● **EXTRAIT SOURCE**
== == ==

Ces réactions identiques face aux décisions du gouvernement de Hassane Diab, lequel d’ailleurs les a englobées (à des degrés différents toutefois) dans les critiques adressées à la politique adoptée au cours des trois dernières décennies, auraient dû pousser les trois formations (courant du Futur, PSP et Forces libanaises) à unifier leurs efforts en formant un large front d’opposition au cabinet, qui ressemblerait un peu au mouvement du 14 Mars, mais adapté aux nouvelles circonstances. Or, des sources concordantes proches de ces formations affirment que le projet de créer ce front n’est pas imminent. Selon ces mêmes sources, en dépit de leur opposition à la politique actuelle du gouvernement, notamment ses décisions financières et le bras de fer qui l’oppose actuellement au secteur bancaire, les trois leaders ne parviennent pas à se mettre d’accord sur une politique à suivre.
C’est ainsi que Saad Hariri hésite encore à couper tous les ponts avec le pouvoir en place, sachant qu’il avait lui-même donné son accord à la désignation de Hassane Diab pour former le gouvernement après avoir refusé cette mission pour lui-même. En effet, s’il compte revenir à la tête du gouvernement au cours des deux prochaines années, alors que Michel Aoun est encore président, il n’a pas intérêt à le braquer totalement. De même, dans toutes ses déclarations, notamment dans le discours prononcé à l’occasion du 14 février, il a pris soin de ménager le Hezbollah, conscient que cette formation est encore puissante au Liban et que le chemin du retour au Sérail passe d’une façon ou d’une autre par elle. De plus, les derniers communiqués publiés par la présidence du Conseil dans lesquels elle a dénoncé « un orchestre chargé de l’attaquer » ont rappelé aux Libanais que Saad Hariri assume une partie des responsabilités dans la crise financière et économique qui secoue actuellement le pays. Depuis le déclenchement du mouvement du 17 octobre 2019, l’ancien Premier ministre a essayé par tous les moyens de gagner la rue, mais celle-ci est restée divisée à son sujet, certains groupes continuant en effet à considérer qu’il fait partie de la classe politique qu’ils rejettent. Le leader du courant du Futur ne tient donc pas à provoquer une nouvelle levée de boucliers contre lui.
Du côté du chef druze Walid Joumblatt, la position est aussi mitigée. S’il est vrai qu’il multiplie les critiques à l’encontre du CPL et du chef de l’État, il tient en même temps à ménager autant que possible le Hezbollah et appelle régulièrement à donner une chance au gouvernement. Il souffle donc en quelque sorte le chaud et le froid, alternant les critiques et les déclarations plus nuancées. Selon des sources proches du PSP, Walid Joumblatt serait actuellement en train de préparer une visite à Moscou qui devrait lui permettre de rencontrer le président russe Vladimir Poutine. Il miserait ainsi sur l’ancienne relation qui le liait aux responsables soviétiques pour renouer des liens étroits avec les dirigeants russes, conscient que ceux-ci ont désormais un rôle-clé dans la région. Selon les mêmes sources, une bonne relation entre le PSP et les Russes serait de nature à neutraliser le rôle négatif du régime syrien, qui reste visiblement en place, et pourrait avoir un impact sur le Hezbollah. Pour ces raisons, Walid Joumblatt ne souhaiterait donc pas pour l’instant se déclarer ouvertement dans l’opposition au gouvernement.

== == ==

● **SEGMENT DE DONNÉES**
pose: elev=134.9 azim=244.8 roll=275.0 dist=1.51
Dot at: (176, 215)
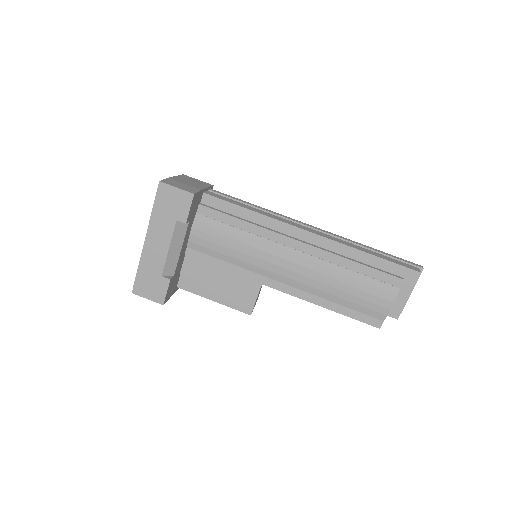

== == ==

● **TÂCHES À RÉALISER**
**a.** Recopiez fidèlement un passage de l'extrait sur l'opposition libanaise. Commencez aux mots « Ces réactions identiques » et arrêtez-vous après « politique à suivre. ».
**b.** Traduisez en anglais cette phrase de l'extrait sur l'opposition libanaise : « Il souffle donc en quelque sorte le chaud et le froid, alternant les critiques et les déclarations plus nuancées. »

● **RÉSULTATS DE L'EXERCICE**
**a.**
Ces réactions identiques face aux décisions du gouvernement de Hassane Diab, lequel d’ailleurs les a englobées (à des degrés différents toutefois) dans les critiques adressées à la politique adoptée au cours des trois dernières décennies, auraient dû pousser les trois formations (courant du Futur, PSP et Forces libanaises) à unifier leurs efforts en formant un large front d’opposition au cabinet, qui ressemblerait un peu au mouvement du 14 Mars, mais adapté aux nouvelles circonstances. Or, des sources concordantes proches de ces formations affirment que le projet de créer ce front n’est pas imminent. Selon ces mêmes sources, en dépit de leur opposition à la politique actuelle du gouvernement, notamment ses décisions financières et le bras de fer qui l’oppose actuellement au secteur bancaire, les trois leaders ne parviennent pas à se mettre d’accord sur une politique à suivre.

**b.** He is thus, in a way, blowing hot and cold, alternating criticism with more nuanced statements.